Add more Python backend instances to handle increased load:

                    ┌─────────────────┐
                    │   Load Balancer │
                    │  (WebSocket)    │
                    └────────┬────────┘
                    ┌────────▼────────┐
                    │   Go Broker 1   │
                    │   Go Broker 2   │
                    └────────┬────────┘
              ┌──────────────┼──────────────┐
              │              │              │
       ┌──────▼──────┐ ┌─────▼──────┐ ┌─────▼──────┐
       │ Python      │ │ Python     │ │ Python     │
       │ Backend 1   │ │ Backend 2  │ │ Backend 3  │
       └─────────────┘ └────────────┘ └────────────┘

The Go broker load-balances connection requests and messages across all connected Python backends.

Message Queuing

When all Python backends disconnect, the Go broker can queue messages (if --queue-size > 0):

┌─────────────┐         ┌─────────────┐         ┌─────────────┐
│   Client    │ ──────→ │  Go Broker  │         │  No Python  │
│  (sending)  │         │  (queues    │    X    │  backends   │
│             │         │   message)  │         │  connected  │
└─────────────┘         └──────┬──────┘         └─────────────┘
                        (Python backend reconnects)
                        ┌─────────────┐
                        │  Go Broker  │ ──────→ │ Python      │
                        │  (flushes   │         │ Backend     │
                        │   queue)    │         │ (receives   │
                        └─────────────┘         │ queued msg) │
                                                └─────────────┘

Queue Limitations

The message queue is stored in memory.
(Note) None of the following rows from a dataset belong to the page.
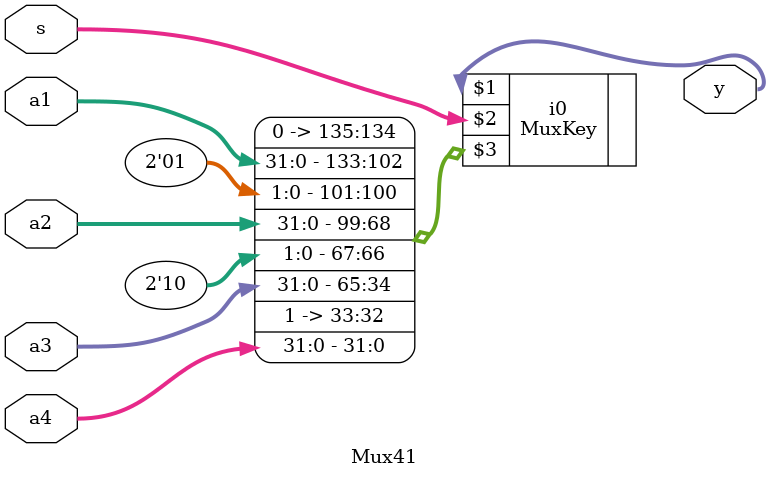
<source format=v>
module Mux41(
  input [31:0] a1,
  input [31:0] a2,
  input [31:0] a3,
  input [31:0] a4,
  input [1:0] s,
  output [31:0] y
);
  MuxKey #(4, 2, 32) i0 (y, s, {
    2'b00, a1,
    2'b01, a2,
    2'b10, a3,
    2'b11, a4
  });
endmodule

</source>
If the queue fills up or the broker restarts, queued messages are lost. For guaranteed delivery, implement application-level acknowledgments.

Protocol

TCP Protocol (Python ↔ Go)

Messages between Python backends and the Go broker use JSON over TCP, delimited by newlines:

{
    "action": "message_to_room",
    "request_id": "uuid-v4-string",
    "params": {
        "room_id": "room1",
        "message": "Hello, room!"
    }
}

Actions

From Python to Go:

Action Description
broadcast Send message to all connected clients
message_to_room Send message to all clients in a room
message_to_connection Send message to a specific client
response Response to a connection request

From Go to Python:

Action Description
connection_request New WebSocket client wants to connect
new_connection Client successfully connected
new_message Client sent a message
disconnected Client disconnected
error An error occurred
heartbeat Keep-alive ping from server

Deployment Patterns

Single Server

For development or small deployments:

┌─────────────────────────────────────┐
│           Single Server             │
│  ┌─────────┐    ┌───────────────┐   │
│  │ Go      │←──→│ Python        │   │
│  │ Broker  │    │ Backend       │   │
│  └────┬────┘    └───────────────┘   │
│       │                             │
│  [WebSocket Port 8080]              │
└───────┼─────────────────────────────┘
   [Browser Clients]

Multi-Backend Production

For production with high availability:

┌─────────────────┐
│  Load Balancer  │  (nginx, HAProxy, cloud LB)
│   (WebSocket)   │
└────────┬────────┘
    ┌────┴────┐
    ▼         ▼
┌───────┐ ┌───────┐
│ Go    │ │ Go    │
│Broker1│ │Broker2│
└───┬───┘ └───┬───┘
    │         │
    └────┬────┘
    ┌────┴────┐
    ▼         ▼
┌───────┐ ┌───────┐
│Python │ │Python │
│Backend│ │Backend│
│   1   │ │   2   │
└───────┘ └───────┘

Sticky Sessions

WebSocket connections require sticky sessions when using multiple Go brokers. Configure your load balancer accordingly.